Марвин был страшно доволен собой: он может предоставить этой милейшей паре, с которой он на дружеской ноге, возможность вместе участвовать в рождении второго ребенка. Но сейчас это уже не та пара, вертелось у меня на языке; та была у вас в прошлом году. В этом году все переменилось. В этом году мой муж стал мне чужим. Не позволяйте этому чужаку смотреть, как меня будут потрошить.
Анестезиолог сделал мне укол в спину, я ждала, когда подействует эпидуральная анестезия. Марк стоял рядом. Первая схватка. Две подряд. Три. Затем боль притупилась, стала слабее, еще слабее; мне чудилось, что я превратилась в русалку и вместо ног у меня холодный бесчувственный хвост. Пока меня везли в родильную палату, я смотрела на попискивающий монитор.
— Расскажи мне, как Сэм появился на свет, — прошу я Марка.
Он смотрит на меня.
— Доктор сказал: «Что-то тут неладно». Вот с этого места, помнишь?
Марк кивает:
— Врач вывел меня из родильной палаты и сказал: «Что-то тут неладно: сердце почти не прослушивается». Мы с ним вернулись к тебе, и он сказал, что ребенок в тяжелом состоянии. А ты спросила: «Что, наш малыш умрет?»

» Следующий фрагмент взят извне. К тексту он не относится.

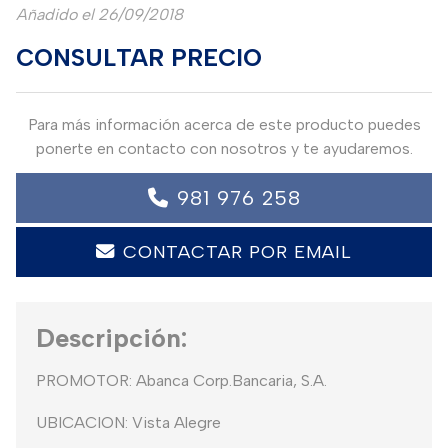
Añadido el 26/09/2018
CONSULTAR PRECIO
Para más información acerca de este producto puedes
ponerte en contacto con nosotros y te ayudaremos.
981 976 258
CONTACTAR POR EMAIL
Descripción:
PROMOTOR: Abanca Corp.Bancaria, S.A.
UBICACION: Vista Alegre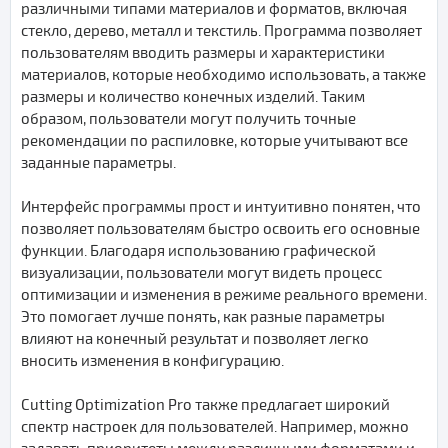
различными типами материалов и форматов, включая
стекло, дерево, металл и текстиль. Программа позволяет
пользователям вводить размеры и характеристики
материалов, которые необходимо использовать, а также
размеры и количество конечных изделий. Таким
образом, пользователи могут получить точные
рекомендации по распиловке, которые учитывают все
заданные параметры.
Интерфейс программы прост и интуитивно понятен, что
позволяет пользователям быстро освоить его основные
функции. Благодаря использованию графической
визуализации, пользователи могут видеть процесс
оптимизации и изменения в режиме реального времени.
Это помогает лучше понять, как разные параметры
влияют на конечный результат и позволяет легко
вносить изменения в конфигурацию.
Cutting Optimization Pro также предлагает широкий
спектр настроек для пользователей. Например, можно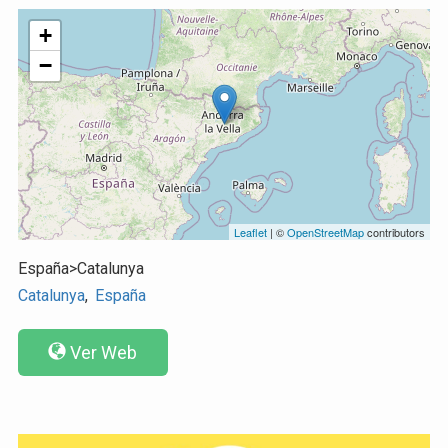
+
−
Leaflet
| ©
OpenStreetMap
contributors
España>Catalunya
Catalunya
,
España
Ver Web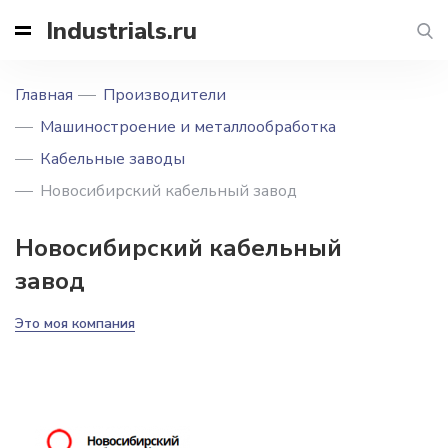
Industrials.ru
Главная
Производители
Машиностроение и металлообработка
Кабельные заводы
Новосибирский кабельный завод
Новосибирский кабельный
завод
Это моя компания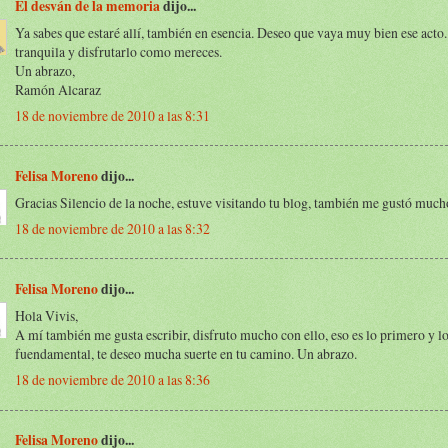
El desván de la memoria
dijo...
Ya sabes que estaré allí, también en esencia. Deseo que vaya muy bien ese acto.
tranquila y disfrutarlo como mereces.
Un abrazo,
Ramón Alcaraz
18 de noviembre de 2010 a las 8:31
Felisa Moreno
dijo...
Gracias Silencio de la noche, estuve visitando tu blog, también me gustó much
18 de noviembre de 2010 a las 8:32
Felisa Moreno
dijo...
Hola Vivis,
A mí también me gusta escribir, disfruto mucho con ello, eso es lo primero y l
fuendamental, te deseo mucha suerte en tu camino. Un abrazo.
18 de noviembre de 2010 a las 8:36
Felisa Moreno
dijo...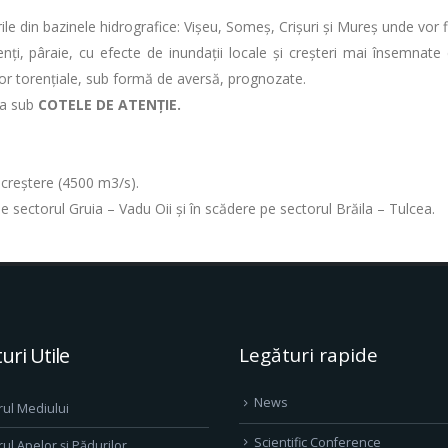
ile din bazinele hidrografice: Vișeu, Someș, Crișuri și Mureș unde vor f
nți, pâraie, cu efecte de inundații locale și creșteri mai însemnate 
iilor torențiale, sub formă de aversă, prognozate.
tua sub
COTELE DE ATENȚIE.
n creștere (4500 m3/s).
 pe sectorul Gruia – Vadu Oii și în scădere pe sectorul Brăila – Tulcea.
uri Utile
Legături rapide
News
rul Mediului
Scientific Conference
rul Apelor și Pădurilor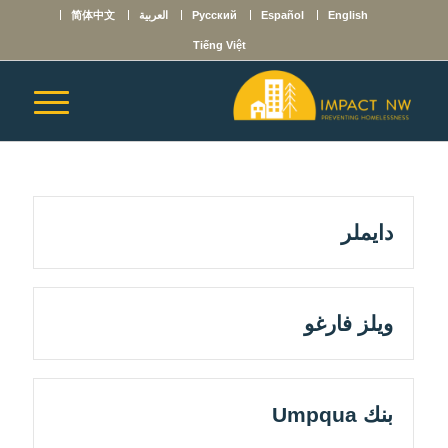
English
Español
Русский
العربية
简体中文
Tiếng Việt
دايملر
ويلز فارغو
بنك Umpqua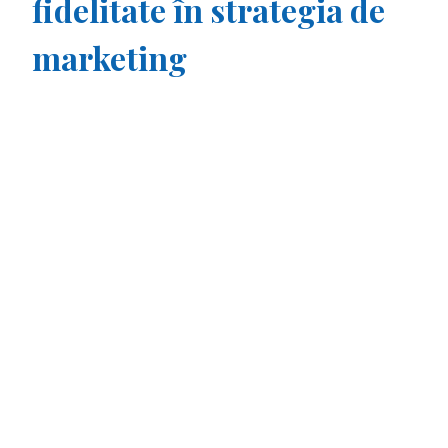
fidelitate în strategia de
marketing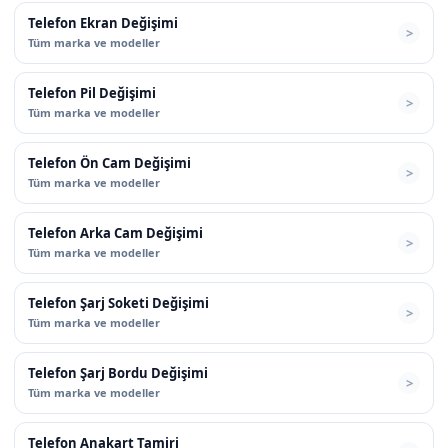
Telefon Ekran Değişimi
Tüm marka ve modeller
Telefon Pil Değişimi
Tüm marka ve modeller
Telefon Ön Cam Değişimi
Tüm marka ve modeller
Telefon Arka Cam Değişimi
Tüm marka ve modeller
Telefon Şarj Soketi Değişimi
Tüm marka ve modeller
Telefon Şarj Bordu Değişimi
Tüm marka ve modeller
Telefon Anakart Tamiri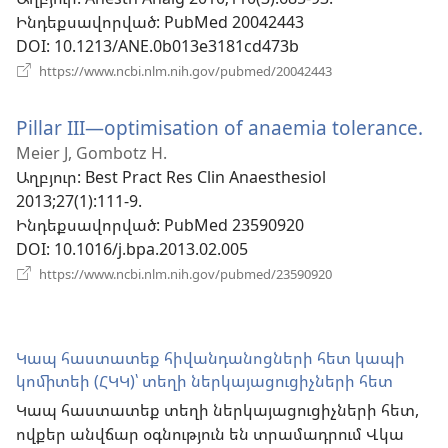
պատուհ
Ինդեքսավորված
‎: PubMed 20042443
DOI
‎: 10.1213/ANE.0b013e3181cd473b
(բացվում
https://www.ncbi.nlm.nih.gov/pubmed/20042443
է
նոր
Pillar III—optimisation of anaemia tolerance.
(բ
պատուհան)
է
Meier J, Gombotz H.
Աղբյուր
‎: Best Pract Res Clin Anaesthesiol
նո
2013;27(1):111-9.
պ
Ինդեքսավորված
‎: PubMed 23590920
DOI
‎: 10.1016/j.bpa.2013.02.005
(բացվում
https://www.ncbi.nlm.nih.gov/pubmed/23590920
է
նոր
պատուհան)
Կապ հաստատեք հիվանդանոցների հետ կապի
կոմիտեի (ՀԿԿ)՝ տեղի ներկայացուցիչների հետ
Կապ հաստատեք տեղի ներկայացուցիչների հետ,
ովքեր անվճար օգնություն են տրամադրում Վկա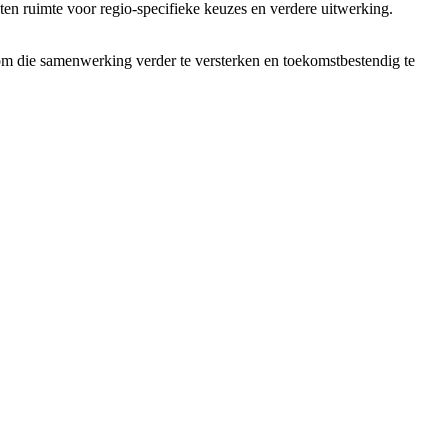
ten ruimte voor regio-specifieke keuzes en verdere uitwerking.
om die samenwerking verder te versterken en toekomstbestendig te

Этот рассказ я слышала уже десятки раз.
— Доктор ответил: «Медлить нельзя, сделаем кесарево сечение». И тебя увезли. Ты держалась очень мужественно. А я был в ужасе. Всю операцию просидел в комнате для посетителей; помню, какой-то тип напротив меня лопал пиццу с колбасой. Через пятнадцать минут из операционной вышел доктор, провел меня в родильную палату, и я увидел Сэма — он как-то потешно попискивал. Они дали мне его подержать, и тут ты очнулась и спросила: «Это наш малыш?» И я положил его тебе на живот. А сам притулился рядом с вами.
У меня брызнули слезы:
— Какой был замечательный день.
— Чувствуете что-нибудь? — спрашивает врач. Он имел в виду скальпель.

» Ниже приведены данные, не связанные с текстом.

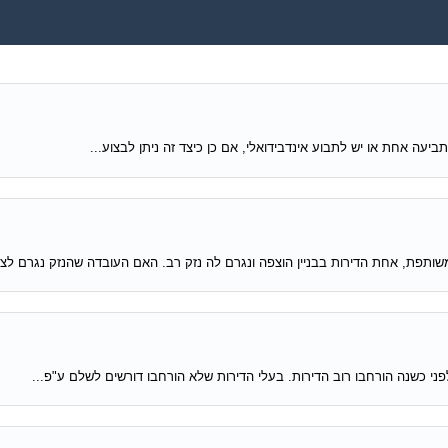
ותפת, אחת הדירות בבניין הוצפה ונגרם לה נזק רב. האם העובדה שהנזק נגרם לצנ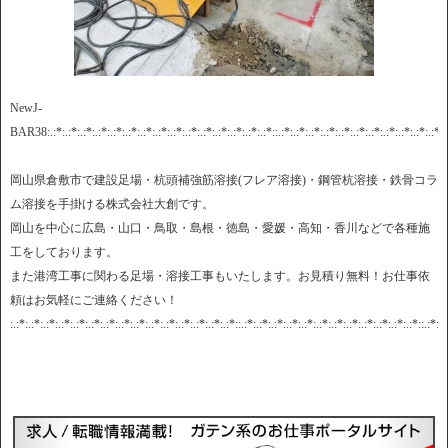
NewJ-
BAR38:.:*:.:*:.:*:.:*:.:*:.:*:.:*:.:*:.:*:.:*:.:*:.:*:.:*:.:*:.:*::.:*:.:*:.:*:.:*:.:*:.:*:.:*:.:*:.:*:.:*:.:*:.:
岡山県倉敷市で建設足場・杭頭補強筋溶接(フレア溶接)・鋼管杭溶接・鉄骨コラ
ム溶接を手掛ける株式会社大創です。
岡山を中心に広島・山口・鳥取・島根・徳島・愛媛・高知・香川などで各種施
工をしております。
また港湾工事に関わる足場・溶接工事もいたします。お見積り無料！お仕事依
頼はお気軽にご連絡ください！
:.:*:.:*:.:*:.:*:.:*:.:*:.:*:.:*:.:*:.:*:.:*:.:*:.:*:.:*:.:*::.:*:.:*:.:*:.:*:.:*:.:*:.:*:.:*:.:*:.:*:.:*:.:*::.:*:.: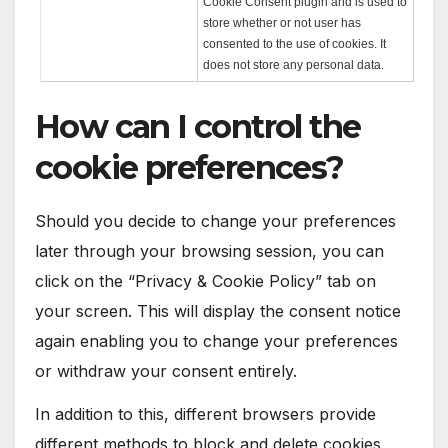
Cookie Consent plugin and is used to
store whether or not user has
consented to the use of cookies. It
does not store any personal data.
How can I control the
cookie preferences?
Should you decide to change your preferences
later through your browsing session, you can
click on the “Privacy & Cookie Policy” tab on
your screen. This will display the consent notice
again enabling you to change your preferences
or withdraw your consent entirely.
In addition to this, different browsers provide
different methods to block and delete cookies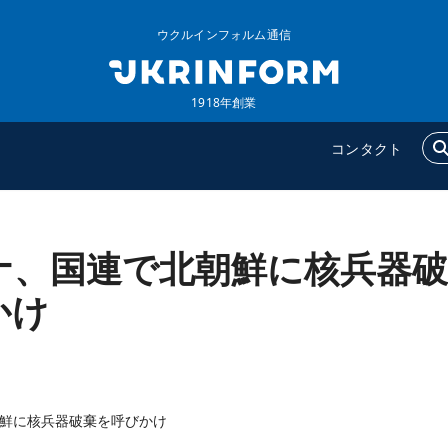
ウクルインフォルム通信
1918年創業
コンタクト
ナ、国連で北朝鮮に核兵器破
ウクルインフォルム
追加
ウクルインフォルムについ
特集
かけ
て
インタビュー
コンタクト
写真
動画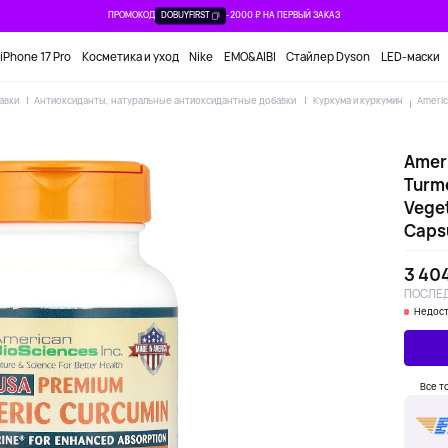
ПРОМОКОД
DOBUYFIRST
-2000 ₽ НА ПЕРВЫЙ ЗАКАЗ
iPhone 17 Pro
Косметика и уход
Nike
EMO&AIBI
Стайлер Dyson
LED-маски
авки
Антиоксиданты, натуральные антиоксидантные добавки
Куркума и куркумин
Americ
Amer
Turme
Veget
Caps
3 40
ПОСЛЕД
Недост
Все т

— Да, — отвечаю я, — немножко.
И отвернулась от Марка. Сестра утерла мне мокрое от слез лицо и говорит: «Держитесь, все будет хорошо». В операционную вошел педиатр — наш педиатр. Когда родился Сэм, он нам сказал: «Если вы хотите, чтобы я стал вашим педиатром, давайте заранее договоримся: когда будете мне звонить, не начинайте с извинений. Чтобы я не слышал фраз типа „простите за беспокойство“. Или „возможно, это сущая ерунда“. Раз уж вы решили позвонить, значит, мне надо вас выслушать. Понятно?» Мы с Марком сидели в кабинете, на руках у нас был маленький мягкий сверток, мы гордились и собой, и нашим малышом, и даже словоблудием педиатра. Новоиспеченные родители, мы смотрели на всех свысока. Для обоих это был второй брак. Все заскоки остались в прошлом; наши дети будут расти в любви и радости, в достатке и с необходимой обслугой. У дочек будут игрушечные ружья, а у сыновей — куклы.